Idaho’s infamous new Ag-gag law allows big agriculture to hide in plain view, concealing unsafe and unhealthy practices on Idaho’s farms by threatening whistleblowers and the media with jail time.  Just weeks after the Idaho legislature passed the law and Governor Otter signed it, the ACLU of Idaho joined with a coalition of other groups to challenge it in court.  Predictably, the State of Idaho filed a “motion to dismiss” our lawsuit, asking the Court to refuse to look at our evidence that the law is unconstitutional.

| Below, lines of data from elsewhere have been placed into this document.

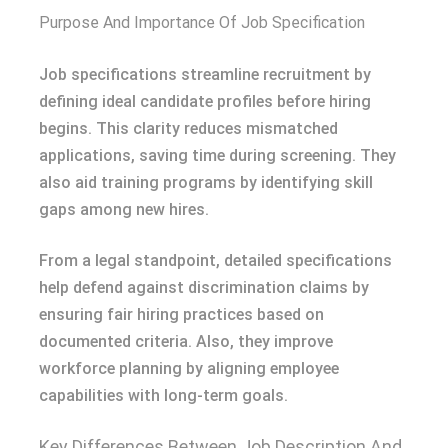
Purpose And Importance Of Job Specification
Job specifications streamline recruitment by
defining ideal candidate profiles before hiring
begins. This clarity reduces mismatched
applications, saving time during screening. They
also aid training programs by identifying skill
gaps among new hires.
From a legal standpoint, detailed specifications
help defend against discrimination claims by
ensuring fair hiring practices based on
documented criteria. Also, they improve
workforce planning by aligning employee
capabilities with long-term goals.
Key Differences Between Job Description And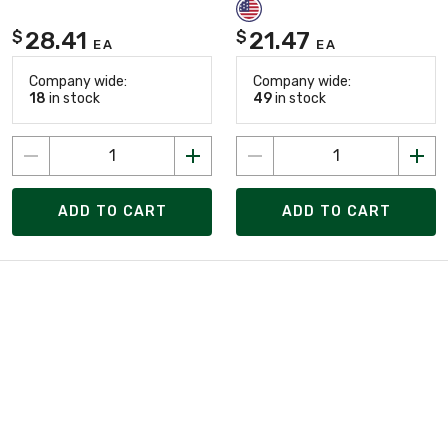
28.41
21.47
$
$
EA
EA
Company wide:
Company wide:
18
in stock
49
in stock
ADD TO CART
ADD TO CART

Judge Lynn Winmill, the Chief Judge of Idaho’s federal district court, is handling the case.  He heard arguments from both sides late in June to help him decide where the case will go next.  If you were following the ACLU of Idaho’s Twitter feed on June 25th, you saw minute-by-minute live-tweeting about how the argument went.  If you missed it, here’s what you need to know:
Judge Winmill clearly had already carefully considered the many briefs filed by numerous groups in the case.  In addition to the broad coalition of plaintiffs, which—in addition to the ACLU of Idaho—includes the Animal Legal Defense Fund, PETA, the Center for Food Safety, Western Watersheds Project, Sandpoint Vegetarians, Idaho Concerned Area Residents for the Environment, and the Idaho Hispanic Caucus, an diverse collection of major allies have filed “friend of the court” briefs in our support.  These include the AFL-CIO, the Reporters Committee for Freedom of the Press together with 15 other media organizations, the Government Accountability Project, and the Center for Constitutional Rights.  The judge seemed to focus on the important questions of just how much protected speech the Ag-gag law suppresses and how the public’s right to know impacts how the government regulates video-recording and whisteblower activity.
The judge suggested, at the end of the hearing, that the Court may issue a decision in this initial stage of the lawsuit sometime in July.  If so, the decision in this case will come before the first arguments in the Utah lawsuit challenging that state’s new Ag-gag legislation.  That could give our case groundbreaking, national impact, with the first court decision in an Ag-gag lawsuit of this kind.